──────── EXTRACTED DATA
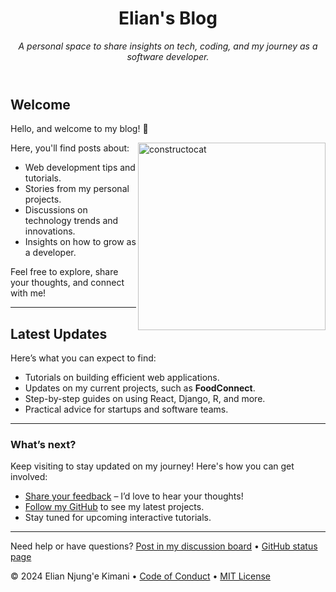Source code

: <header>

<!--
  <<< Author notes: Blog header >>>
  Include a 1280×640 image, blog title, and a concise description of your blog.
  In your repository settings: enable template repository, add your 1280×640 social image, auto delete head branches.
-->

# Elian's Blog

_A personal space to share insights on tech, coding, and my journey as a software developer._

</header>

## Welcome

Hello, and welcome to my blog! 🌟

<img src=https://octodex.github.com/images/constructocat2.jpg alt=constructocat width=300 align=right>

Here, you'll find posts about:

- Web development tips and tutorials.
- Stories from my personal projects.
- Discussions on technology trends and innovations.
- Insights on how to grow as a developer.

Feel free to explore, share your thoughts, and connect with me!

---

## Latest Updates

Here’s what you can expect to find:

- Tutorials on building efficient web applications.
- Updates on my current projects, such as **FoodConnect**.
- Step-by-step guides on using React, Django, R, and more.
- Practical advice for startups and software teams.

---

### What’s next?

Keep visiting to stay updated on my journey! Here's how you can get involved:

- [Share your feedback](https://github.com/elian-kim/blog/discussions) – I’d love to hear your thoughts!
- [Follow my GitHub](https://github.com/njunge3) to see my latest projects.
- Stay tuned for upcoming interactive tutorials.

<footer>

<!--
  <<< Author notes: Footer >>>
  Add a link to get support, GitHub status page, code of conduct, license link.
-->

---

Need help or have questions? [Post in my discussion board](https://github.com/elian-kim/blog/discussions) &bull; [GitHub status page](https://www.githubstatus.com/)

&copy; 2024 Elian Njung'e Kimani &bull; [Code of Conduct](https://www.contributor-covenant.org/version/2/1/code_of_conduct/code_of_conduct.md) &bull; [MIT License](https://gh.io/mit)

</footer>
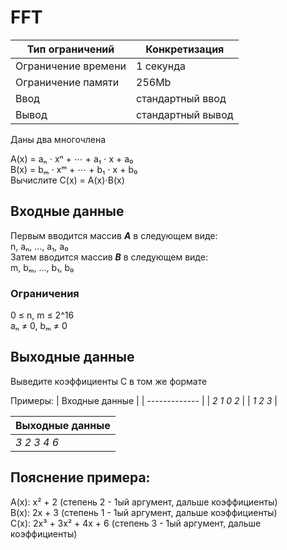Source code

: # FFT
| Тип ограничений  | Конкретизация |
| ------------- | ------------- |
| Ограничение времени | 1 секунда  |
| Ограничение памяти  | 256Mb  |
| Ввод  | 	стандартный ввод |
| Вывод  | 	стандартный вывод |


Даны два многочлена

A(x) = aₙ ⋅ xⁿ + ⋯ + a₁ ⋅ x + a₀\
B(x) = bₘ ⋅ xᵐ + ⋯ + b₁ ⋅ x + b₀\
Вычислите C(x) = A(x)⋅B(x)

## Входные данные
Первым вводится массив ***A*** в следующем виде:\
n, aₙ, ..., a₁, a₀\
Затем вводится массив ***B*** в следующем виде:\
m, bₘ, ..., b₁, b₀
### Ограничения
0 ≤ n, m ≤ 2^16\
aₙ ≠ 0, bₘ ≠ 0

## Выходные данные
Выведите коэффициенты C в том же формате

Примеры:
| Входные данные |
| ------------- |
| *2 1 0 2* |
| *1 2 3* |

| Выходные данные |
| ------------- |
| *3 2 3 4 6* |

## Пояснение примера:
A(x): x² + 2 (степень 2 - 1ый аргумент, дальше коэффициенты)\
B(x): 2x + 3 (степень 1 - 1ый аргумент, дальше коэффициенты)\
C(x): 2x³ +  3x² + 4x + 6 (степень 3 - 1ый аргумент, дальше коэффициенты)
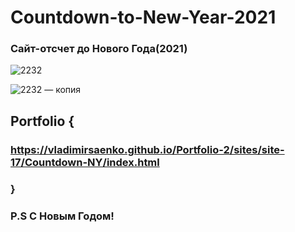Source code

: # Countdown-to-New-Year-2021
 
### Сайт-отсчет до Нового Года(2021)

![2232](https://user-images.githubusercontent.com/56477695/118030345-d74eb980-b36d-11eb-89b7-fd866c110cdb.png)

![2232 — копия](https://user-images.githubusercontent.com/56477695/118030415-ec2b4d00-b36d-11eb-86b2-8954345c96e7.png)

## Portfolio {

### https://vladimirsaenko.github.io/Portfolio-2/sites/site-17/Countdown-NY/index.html

### }

### P.S С Новым Годом!
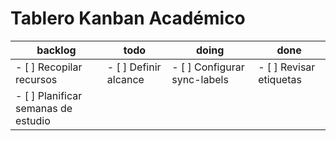 # Tablero Kanban Académico

| backlog                           | todo                         | doing                         | done                         |
|-----------------------------------|------------------------------|-------------------------------|------------------------------|
| - [ ] Recopilar recursos          | - [ ] Definir alcance        | - [ ] Configurar sync-labels  | - [ ] Revisar etiquetas      |
| - [ ] Planificar semanas de estudio |                              |                               |                              |

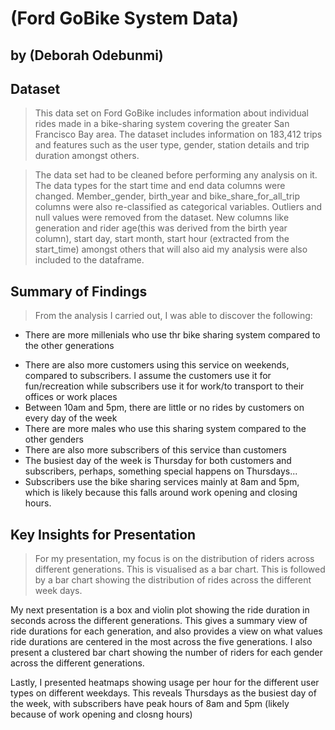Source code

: # (Ford GoBike System Data)
## by (Deborah Odebunmi)


## Dataset

>This data set on Ford GoBike includes information about individual rides made in a bike-sharing system covering the greater San Francisco Bay area. The dataset includes information on 183,412 trips and features such as the user type, gender, station details and trip duration amongst others.

> The data set had to be cleaned before performing any analysis on it. The data types for the start time and end data columns were changed. Member_gender, birth_year and bike_share_for_all_trip columns were also re-classified as categorical variables. Outliers and null values were removed from the dataset. New columns like generation and rider age(this was derived from the birth year column), start day, start month, start hour (extracted from the start_time) amongst others that will also aid my analysis were also included to the dataframe.


## Summary of Findings

> From the analysis I carried out, I was able to discover the following:
* There are more millenials who use thr bike sharing system compared to the other generations
+ There are also more customers using this service on weekends, compared to subscribers. I assume the customers use it for fun/recreation while subscribers use it for work/to transport to their offices or work places
+ Between 10am and 5pm, there are little or no rides by customers on every day of the week
+ There are more males who use this sharing system compared to the other genders
+ There are also more subscribers of this service than customers
+ The busiest day of the week is Thursday for both customers and subscribers, perhaps, something special happens on Thursdays...
+ Subscribers use the bike sharing services mainly at 8am and 5pm, which is likely because this falls around work opening and closing hours. 


## Key Insights for Presentation

> For my presentation, my focus is on the distribution of riders across different generations. This is visualised as a bar chart. This is followed by a bar chart showing the distribution of rides across the different week days.

My next presentation is a box and violin plot showing the ride duration in seconds across the different generations. This gives a summary view of ride durations for each generation, and also provides a view on what values ride durations are centered in the most across the five generations. I also present a clustered bar chart showing the number of riders for each gender across the different generations.

Lastly, I presented heatmaps showing usage per hour for the different user types on different weekdays. This reveals Thursdays as the busiest day of the week, with subscribers have peak hours of 8am and 5pm (likely because of work opening and closng hours)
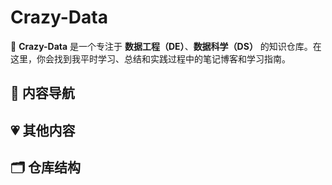 # Crazy-Data
🚀 **Crazy-Data** 是一个专注于 **数据工程（DE）**、**数据科学（DS）** 的知识仓库。在这里，你会找到我平时学习、总结和实践过程中的笔记博客和学习指南。

## 📖 内容导航

## 💗 其他内容

## 🗂 仓库结构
────────────────
▶ _WRITTEN TASK_:
Using the records above, list each line that includes "software".

▶ _RESULT OF THIS EXERCISE_:
_A personal space to share insights on tech, coding, and my journey as a software developer._
- Practical advice for startups and software teams.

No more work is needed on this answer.